Concerning the surfactant properties, ischemic storage of the lungs per se did not evoke any significant change in the surfactant composition. In detail, unchanged concentrations of total phospholipids, phospholipid/protein ratio, and relative amount of large surfactant aggregates (LSA; all Table 1 ) were observed. Moreover, phospholipid-profiles (Table 2 ) and the pattern of molecular species of PC (Figure 1 and Table 4 ) in the lungs undergoing ischemic storage largely corresponded to the findings under baseline conditions. Similarly, relative content of palmitic acid and plasmalogens in PC were unaltered after 24 hours of cold ischemic storage (Table 2). The relative amount of the 2 hydrophobic surfactant apoproteins SP-B and SP-C within the LSA fraction was found to range from 1.1% (SP-B; wt/wt of total PL) to 0.5% (SP-C) and did not change upon ischemic storage (Table 3). In accordance, the minimum surface tension (min) was consistently found to range below 5 mN/m in these samples (Figure 2).
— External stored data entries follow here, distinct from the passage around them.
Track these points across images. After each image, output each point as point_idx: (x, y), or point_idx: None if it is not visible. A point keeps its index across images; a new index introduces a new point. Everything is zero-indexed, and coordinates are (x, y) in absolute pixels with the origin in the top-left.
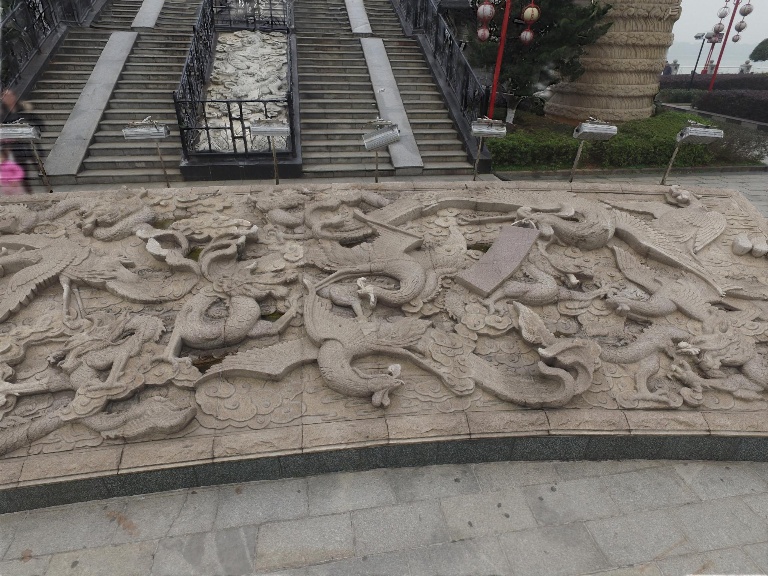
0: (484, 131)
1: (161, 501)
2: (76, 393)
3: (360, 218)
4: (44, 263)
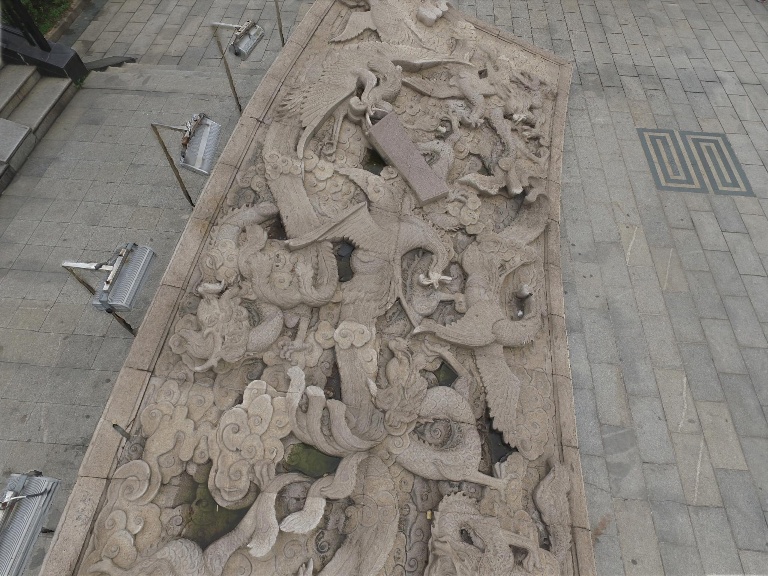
0: (252, 46)
1: None
2: None
3: None
4: None
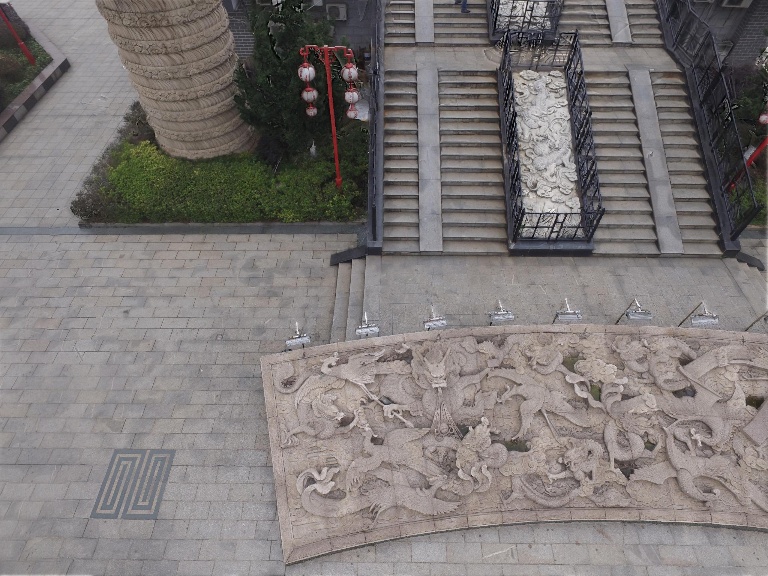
0: None
1: (614, 527)
2: (581, 483)
3: (683, 374)
4: (533, 400)
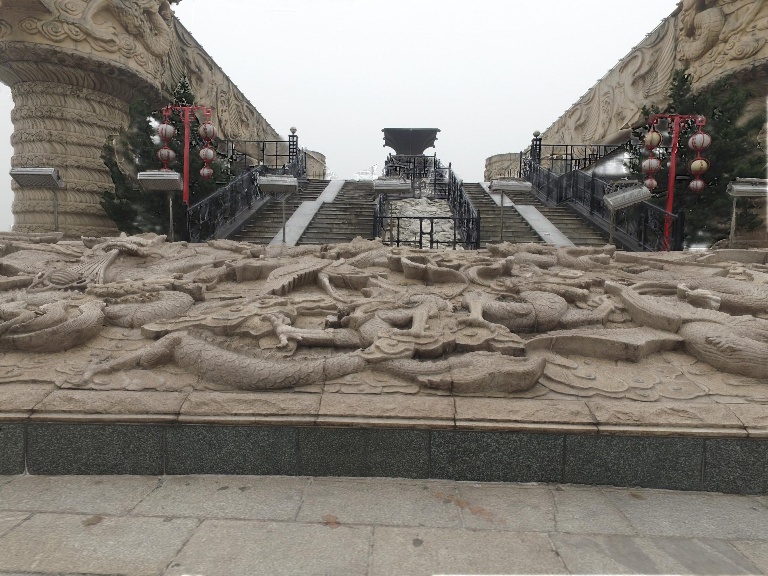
0: (749, 189)
1: (512, 491)
2: (374, 339)
3: (628, 258)
4: (304, 263)
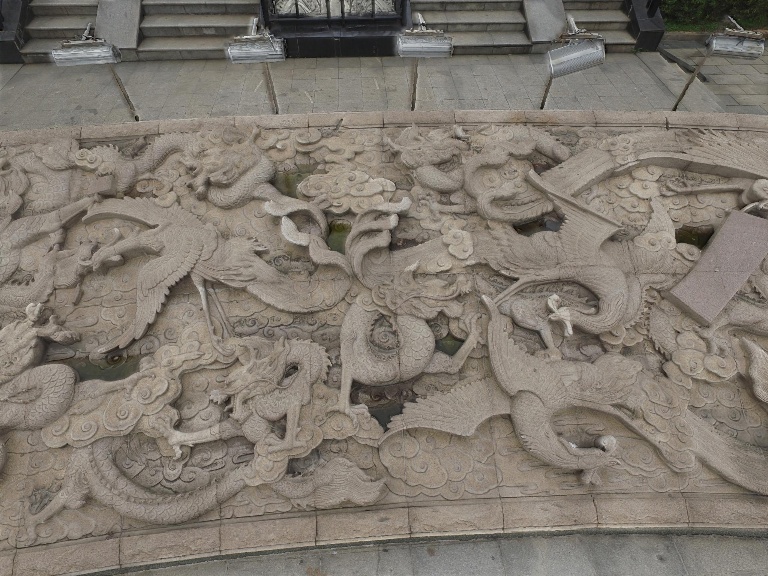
0: (730, 51)
1: (354, 558)
2: (254, 451)
3: (537, 186)
4: (170, 256)
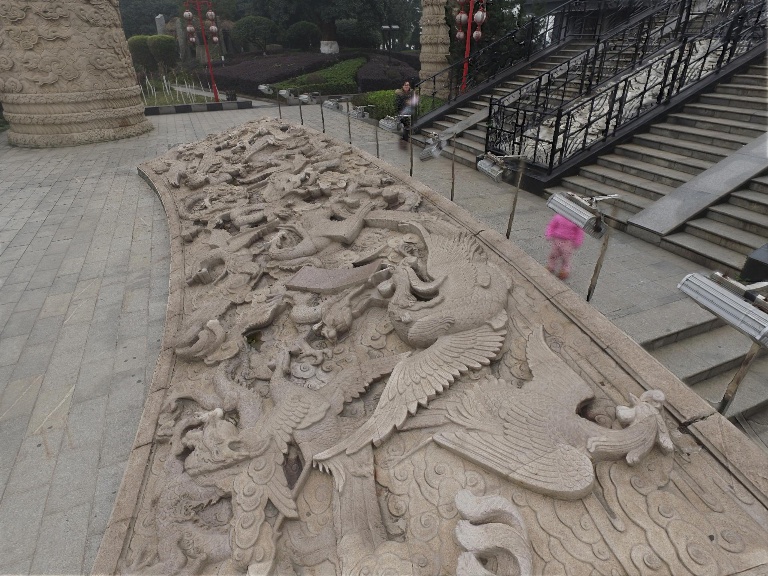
0: (484, 169)
1: None
2: None
3: None
4: None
View larger version (15K): [in this window] [in a new window]   Figure 1. Relative amount (in percent of all phosphatidylcholine molecular species, left panel) and absolute concentration (right panel) of dipalmitoylated phosphatidylcholine (DPPC) molecular species from BALF of treated and untreated grafts and native lungs during reperfusion over 12 hours. Depicted are the mean ± SEM of 6 independent experiments. *P < .05, **P < .01, comparison between untreated and treated organs. The 0-hour values of the native lung represent the baseline values (excised lung from the recipient) and the 0-hour values of the graft represent the postischemia values (obtained by bronchoalveolar lavage [BAL] of the nontransplanted lung at the end of the ischemia period).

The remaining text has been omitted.